ADR: Multilingual Agent Strategy¶
IMPLEMENTED — v3.0 Dual-Track Architecture
The dual-track bilingual strategy is live in production. Router detects language from first utterance and routes to EN or ZH track. See Squad Architecture.
Date: January 2026 (v1.0), Updated February 2026 (v3.0) Status: Updated Decision: v1.0-v2.3.0: ONE multilingual agent per clinic with auto-detection. v3.0: Dual-track with explicit language gate.
Context¶
VitaraVox v1.0 supports English and Mandarin for BC healthcare clinics.
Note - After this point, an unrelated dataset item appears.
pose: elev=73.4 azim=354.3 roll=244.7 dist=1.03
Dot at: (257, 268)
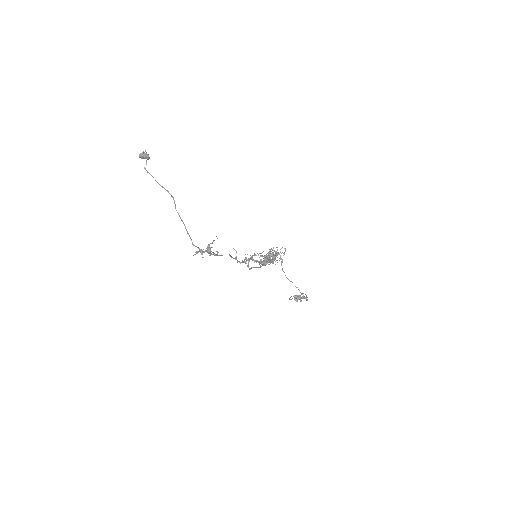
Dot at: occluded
The question: should we use separate agents per language or a single multilingual agent?
Decision¶
Use ONE multilingual Vapi.ai assistant per clinic with Deepgram Nova-2 "multi" mode for automatic language detection.
Architecture¶
+------------------------------------------------------------------+
| |
| Patient Call Flow |
| ================ |
| |
| Patient dials clinic number |
| | |
| v |
| +---------------+ |
| | Telnyx | <-- Receives call, routes to Vapi.ai |
| +-------+-------+ |
| | |
| v |
| +------------------------------------------------------------------+
| | |
| | SINGLE MULTILINGUAL VAPI.AI ASSISTANT |
| | |
| | +----------------------------------------------------------+ |
| | | Transcriber: Deepgram Nova-2 (language: "multi") | |
| | | --> Auto-detects: English, Mandarin (v1.0) | |
| | | --> Seamless mid-conversation switching | |
| | +----------------------------------------------------------+ |
| | |
| | +----------------------------------------------------------+ |
| | | LLM: GPT-4o (streaming enabled) | |
| | | --> Multilingual system prompt | |
| | | --> Tool calls to OSCAR EMR | |
| | +----------------------------------------------------------+ |
| | |
| | +----------------------------------------------------------+ |
| | | Voice: Azure TTS (multilingual-auto) | |
| | | --> en-US-AriaNeural (English) | |
| | | --> zh-CN-XiaoxiaoNeural (Mandarin) | |
| | +----------------------------------------------------------+ |
| | |
| +------------------------------------------------------------------+
| | |
| v Tool Calls (real-time during conversation) |
| +---------------+ |
| | OSCAR | <-- check_availability, book_appointment |
| | EMR | |
| +---------------+ |
| |
+------------------------------------------------------------------+
Comparison¶
| Factor | Single Multilingual | Multiple Language Agents |
|---|---|---|
| Agents per clinic | 1 | 5 (one per language) |
| Total for 5 clinics | 5 | 25 |
| Configuration burden | Low | 5x higher |
| Language switching | Seamless | Requires transfer (200-500ms) |
| Mid-conversation mix | Supported | Complex routing needed |
| IVR complexity | None (auto-detect) | "Press 1 for English..." |
| Maintenance | Single prompt | 5 prompts to sync |
Rationale¶
1. Patient Demographics in BC¶
Many BC healthcare patients are bilingual (English/Mandarin). They may:
- Start in one language, switch mid-sentence
- Use English for medical terms, Mandarin for personal details
- Have family members on the call speaking different languages
Single multilingual agent handles this naturally.
2. Latency¶
Target: <800ms end-to-end voice response
| Approach | Latency Impact |
|---|---|
| Single agent | Optimal streaming, no transfers |
| Multiple agents | +200-500ms per transfer/handoff |
3. Configuration¶
v1.0 uses manual Vapi.ai setup:
| Approach | Setup Time (5 clinics) |
|---|---|
| Single multilingual | 5 assistants = ~2 hours |
| Per-language agents | 25 assistants = ~10 hours |
4. User Experience¶
Single Multilingual Agent:
Patient: "Hello, I'd like to book an appointment"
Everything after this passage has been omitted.